Exercise requirements: Print the entries below again exactly as they stand, but skip any picture.
---- Data for analysis
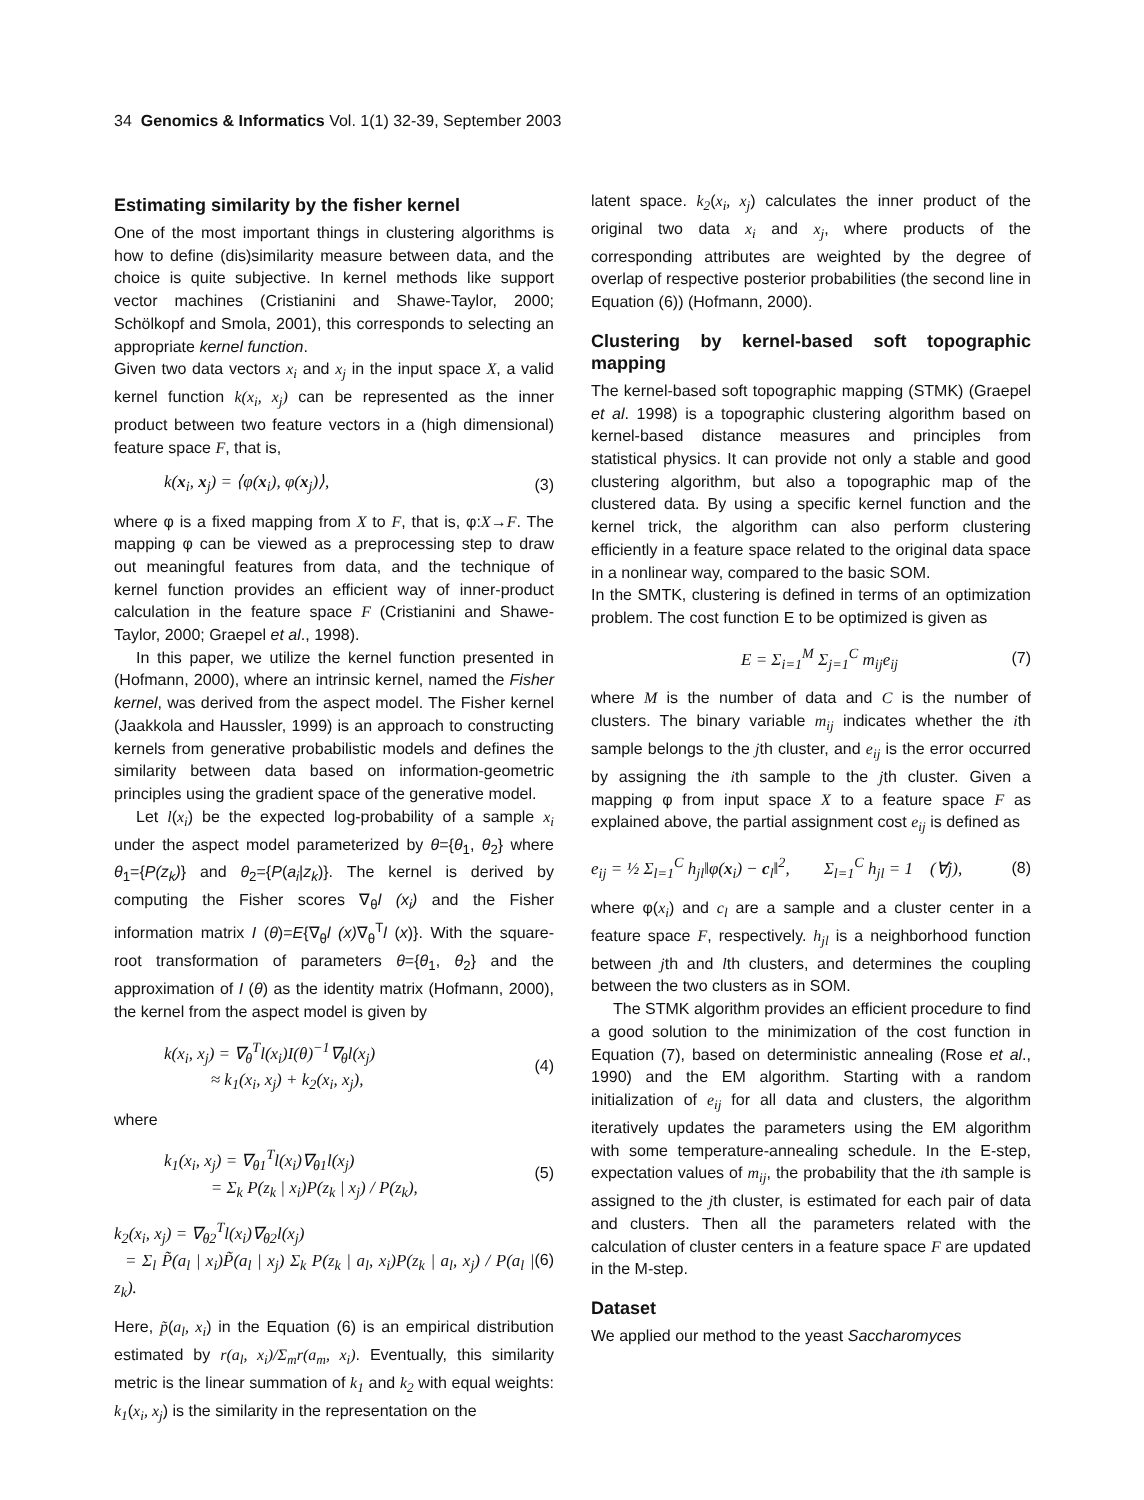34 Genomics & Informatics Vol. 1(1) 32-39, September 2003
Estimating similarity by the fisher kernel
One of the most important things in clustering algorithms is how to define (dis)similarity measure between data, and the choice is quite subjective. In kernel methods like support vector machines (Cristianini and Shawe-Taylor, 2000; Schölkopf and Smola, 2001), this corresponds to selecting an appropriate kernel function.
Given two data vectors x<sub>i</sub> and x<sub>j</sub> in the input space X, a valid kernel function k(x<sub>i</sub>, x<sub>j</sub>) can be represented as the inner product between two feature vectors in a (high dimensional) feature space F, that is,
k(x<sub>i</sub>, x<sub>j</sub>) = ⟨φ(x<sub>i</sub>), φ(x<sub>j</sub>)⟩, (3)
where φ is a fixed mapping from X to F, that is, φ:X→F. The mapping φ can be viewed as a preprocessing step to draw out meaningful features from data, and the technique of kernel function provides an efficient way of inner-product calculation in the feature space F (Cristianini and Shawe-Taylor, 2000; Graepel et al., 1998).
In this paper, we utilize the kernel function presented in (Hofmann, 2000), where an intrinsic kernel, named the Fisher kernel, was derived from the aspect model. The Fisher kernel (Jaakkola and Haussler, 1999) is an approach to constructing kernels from generative probabilistic models and defines the similarity between data based on information-geometric principles using the gradient space of the generative model.
Let l(x<sub>i</sub>) be the expected log-probability of a sample x<sub>i</sub> under the aspect model parameterized by θ={θ<sub>1</sub>, θ<sub>2</sub>} where θ<sub>1</sub>={P(z<sub>k</sub>)} and θ<sub>2</sub>={P(a<sub>i</sub>|z<sub>k</sub>)}. The kernel is derived by computing the Fisher scores ∇<sub>θ</sub>l (x<sub>i</sub>) and the Fisher information matrix I (θ)=E{∇<sub>θ</sub>l (x)∇<sub>θ</sub><sup>T</sup>l (x)}. With the square-root transformation of parameters θ={θ<sub>1</sub>, θ<sub>2</sub>} and the approximation of I (θ) as the identity matrix (Hofmann, 2000), the kernel from the aspect model is given by
k(x<sub>i</sub>, x<sub>j</sub>) = ∇<sub>θ</sub><sup>T</sup>l(x<sub>i</sub>)I(θ)<sup>−1</sup>∇<sub>θ</sub>l(x<sub>j</sub>)
≈ k<sub>1</sub>(x<sub>i</sub>, x<sub>j</sub>) + k<sub>2</sub>(x<sub>i</sub>, x<sub>j</sub>), (4)
where
k<sub>1</sub>(x<sub>i</sub>, x<sub>j</sub>) = ∇<sub>θ1</sub><sup>T</sup>l(x<sub>i</sub>)∇<sub>θ1</sub>l(x<sub>j</sub>)
= Σ<sub>k</sub> P(z<sub>k</sub> | x<sub>i</sub>)P(z<sub>k</sub> | x<sub>j</sub>) / P(z<sub>k</sub>), (5)
k<sub>2</sub>(x<sub>i</sub>, x<sub>j</sub>) = ∇<sub>θ2</sub><sup>T</sup>l(x<sub>i</sub>)∇<sub>θ2</sub>l(x<sub>j</sub>)
= Σ<sub>l</sub> P̃(a<sub>l</sub> | x<sub>i</sub>)P̃(a<sub>l</sub> | x<sub>j</sub>) Σ<sub>k</sub> P(z<sub>k</sub> | a<sub>l</sub>, x<sub>i</sub>)P(z<sub>k</sub> | a<sub>l</sub>, x<sub>j</sub>) / P(a<sub>l</sub> | z<sub>k</sub>). (6)
Here, p̃(a<sub>l</sub>, x<sub>i</sub>) in the Equation (6) is an empirical distribution estimated by r(a<sub>l</sub>, x<sub>i</sub>)/Σ<sub>m</sub>r(a<sub>m</sub>, x<sub>i</sub>). Eventually, this similarity metric is the linear summation of k<sub>1</sub> and k<sub>2</sub> with equal weights: k<sub>1</sub>(x<sub>i</sub>, x<sub>j</sub>) is the similarity in the representation on the
latent space. k<sub>2</sub>(x<sub>i</sub>, x<sub>j</sub>) calculates the inner product of the original two data x<sub>i</sub> and x<sub>j</sub>, where products of the corresponding attributes are weighted by the degree of overlap of respective posterior probabilities (the second line in Equation (6)) (Hofmann, 2000).
Clustering by kernel-based soft topographic mapping
The kernel-based soft topographic mapping (STMK) (Graepel et al. 1998) is a topographic clustering algorithm based on kernel-based distance measures and principles from statistical physics. It can provide not only a stable and good clustering algorithm, but also a topographic map of the clustered data. By using a specific kernel function and the kernel trick, the algorithm can also perform clustering efficiently in a feature space related to the original data space in a nonlinear way, compared to the basic SOM.
In the SMTK, clustering is defined in terms of an optimization problem. The cost function E to be optimized is given as
E = Σ<sub>i=1</sub><sup>M</sup> Σ<sub>j=1</sub><sup>C</sup> m<sub>ij</sub>e<sub>ij</sub> (7)
where M is the number of data and C is the number of clusters. The binary variable m<sub>ij</sub> indicates whether the ith sample belongs to the jth cluster, and e<sub>ij</sub> is the error occurred by assigning the ith sample to the jth cluster. Given a mapping φ from input space X to a feature space F as explained above, the partial assignment cost e<sub>ij</sub> is defined as
e<sub>ij</sub> = ½ Σ<sub>l=1</sub><sup>C</sup> h<sub>jl</sub>‖φ(x<sub>i</sub>) − c<sub>l</sub>‖<sup>2</sup>, Σ<sub>l=1</sub><sup>C</sup> h<sub>jl</sub> = 1 (∀j), (8)
where φ(x<sub>i</sub>) and c<sub>l</sub> are a sample and a cluster center in a feature space F, respectively. h<sub>jl</sub> is a neighborhood function between jth and lth clusters, and determines the coupling between the two clusters as in SOM.
The STMK algorithm provides an efficient procedure to find a good solution to the minimization of the cost function in Equation (7), based on deterministic annealing (Rose et al., 1990) and the EM algorithm. Starting with a random initialization of e<sub>ij</sub> for all data and clusters, the algorithm iteratively updates the parameters using the EM algorithm with some temperature-annealing schedule. In the E-step, expectation values of m<sub>ij</sub>, the probability that the ith sample is assigned to the jth cluster, is estimated for each pair of data and clusters. Then all the parameters related with the calculation of cluster centers in a feature space F are updated in the M-step.
Dataset
We applied our method to the yeast Saccharomyces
--------
Output of the task:
34 Genomics & Informatics Vol. 1(1) 32-39, September 2003
Estimating similarity by the fisher kernel
One of the most important things in clustering algorithms is how to define (dis)similarity measure between data, and the choice is quite subjective. In kernel methods like support vector machines (Cristianini and Shawe-Taylor, 2000; Schölkopf and Smola, 2001), this corresponds to selecting an appropriate kernel function.
Given two data vectors x<sub>i</sub> and x<sub>j</sub> in the input space X, a valid kernel function k(x<sub>i</sub>, x<sub>j</sub>) can be represented as the inner product between two feature vectors in a (high dimensional) feature space F, that is,
k(x<sub>i</sub>, x<sub>j</sub>) = ⟨φ(x<sub>i</sub>), φ(x<sub>j</sub>)⟩, (3)
where φ is a fixed mapping from X to F, that is, φ:X→F. The mapping φ can be viewed as a preprocessing step to draw out meaningful features from data, and the technique of kernel function provides an efficient way of inner-product calculation in the feature space F (Cristianini and Shawe-Taylor, 2000; Graepel et al., 1998).
In this paper, we utilize the kernel function presented in (Hofmann, 2000), where an intrinsic kernel, named the Fisher kernel, was derived from the aspect model. The Fisher kernel (Jaakkola and Haussler, 1999) is an approach to constructing kernels from generative probabilistic models and defines the similarity between data based on information-geometric principles using the gradient space of the generative model.
Let l(x<sub>i</sub>) be the expected log-probability of a sample x<sub>i</sub> under the aspect model parameterized by θ={θ<sub>1</sub>, θ<sub>2</sub>} where θ<sub>1</sub>={P(z<sub>k</sub>)} and θ<sub>2</sub>={P(a<sub>i</sub>|z<sub>k</sub>)}. The kernel is derived by computing the Fisher scores ∇<sub>θ</sub>l (x<sub>i</sub>) and the Fisher information matrix I (θ)=E{∇<sub>θ</sub>l (x)∇<sub>θ</sub><sup>T</sup>l (x)}. With the square-root transformation of parameters θ={θ<sub>1</sub>, θ<sub>2</sub>} and the approximation of I (θ) as the identity matrix (Hofmann, 2000), the kernel from the aspect model is given by
k(x<sub>i</sub>, x<sub>j</sub>) = ∇<sub>θ</sub><sup>T</sup>l(x<sub>i</sub>)I(θ)<sup>−1</sup>∇<sub>θ</sub>l(x<sub>j</sub>)
≈ k<sub>1</sub>(x<sub>i</sub>, x<sub>j</sub>) + k<sub>2</sub>(x<sub>i</sub>, x<sub>j</sub>), (4)
where
k<sub>1</sub>(x<sub>i</sub>, x<sub>j</sub>) = ∇<sub>θ1</sub><sup>T</sup>l(x<sub>i</sub>)∇<sub>θ1</sub>l(x<sub>j</sub>)
= Σ<sub>k</sub> P(z<sub>k</sub> | x<sub>i</sub>)P(z<sub>k</sub> | x<sub>j</sub>) / P(z<sub>k</sub>), (5)
k<sub>2</sub>(x<sub>i</sub>, x<sub>j</sub>) = ∇<sub>θ2</sub><sup>T</sup>l(x<sub>i</sub>)∇<sub>θ2</sub>l(x<sub>j</sub>)
= Σ<sub>l</sub> P̃(a<sub>l</sub> | x<sub>i</sub>)P̃(a<sub>l</sub> | x<sub>j</sub>) Σ<sub>k</sub> P(z<sub>k</sub> | a<sub>l</sub>, x<sub>i</sub>)P(z<sub>k</sub> | a<sub>l</sub>, x<sub>j</sub>) / P(a<sub>l</sub> | z<sub>k</sub>). (6)
Here, p̃(a<sub>l</sub>, x<sub>i</sub>) in the Equation (6) is an empirical distribution estimated by r(a<sub>l</sub>, x<sub>i</sub>)/Σ<sub>m</sub>r(a<sub>m</sub>, x<sub>i</sub>). Eventually, this similarity metric is the linear summation of k<sub>1</sub> and k<sub>2</sub> with equal weights: k<sub>1</sub>(x<sub>i</sub>, x<sub>j</sub>) is the similarity in the representation on the
latent space. k<sub>2</sub>(x<sub>i</sub>, x<sub>j</sub>) calculates the inner product of the original two data x<sub>i</sub> and x<sub>j</sub>, where products of the corresponding attributes are weighted by the degree of overlap of respective posterior probabilities (the second line in Equation (6)) (Hofmann, 2000).
Clustering by kernel-based soft topographic mapping
The kernel-based soft topographic mapping (STMK) (Graepel et al. 1998) is a topographic clustering algorithm based on kernel-based distance measures and principles from statistical physics. It can provide not only a stable and good clustering algorithm, but also a topographic map of the clustered data. By using a specific kernel function and the kernel trick, the algorithm can also perform clustering efficiently in a feature space related to the original data space in a nonlinear way, compared to the basic SOM.
In the SMTK, clustering is defined in terms of an optimization problem. The cost function E to be optimized is given as
E = Σ<sub>i=1</sub><sup>M</sup> Σ<sub>j=1</sub><sup>C</sup> m<sub>ij</sub>e<sub>ij</sub> (7)
where M is the number of data and C is the number of clusters. The binary variable m<sub>ij</sub> indicates whether the ith sample belongs to the jth cluster, and e<sub>ij</sub> is the error occurred by assigning the ith sample to the jth cluster. Given a mapping φ from input space X to a feature space F as explained above, the partial assignment cost e<sub>ij</sub> is defined as
e<sub>ij</sub> = ½ Σ<sub>l=1</sub><sup>C</sup> h<sub>jl</sub>‖φ(x<sub>i</sub>) − c<sub>l</sub>‖<sup>2</sup>, Σ<sub>l=1</sub><sup>C</sup> h<sub>jl</sub> = 1 (∀j), (8)
where φ(x<sub>i</sub>) and c<sub>l</sub> are a sample and a cluster center in a feature space F, respectively. h<sub>jl</sub> is a neighborhood function between jth and lth clusters, and determines the coupling between the two clusters as in SOM.
The STMK algorithm provides an efficient procedure to find a good solution to the minimization of the cost function in Equation (7), based on deterministic annealing (Rose et al., 1990) and the EM algorithm. Starting with a random initialization of e<sub>ij</sub> for all data and clusters, the algorithm iteratively updates the parameters using the EM algorithm with some temperature-annealing schedule. In the E-step, expectation values of m<sub>ij</sub>, the probability that the ith sample is assigned to the jth cluster, is estimated for each pair of data and clusters. Then all the parameters related with the calculation of cluster centers in a feature space F are updated in the M-step.
Dataset
We applied our method to the yeast Saccharomyces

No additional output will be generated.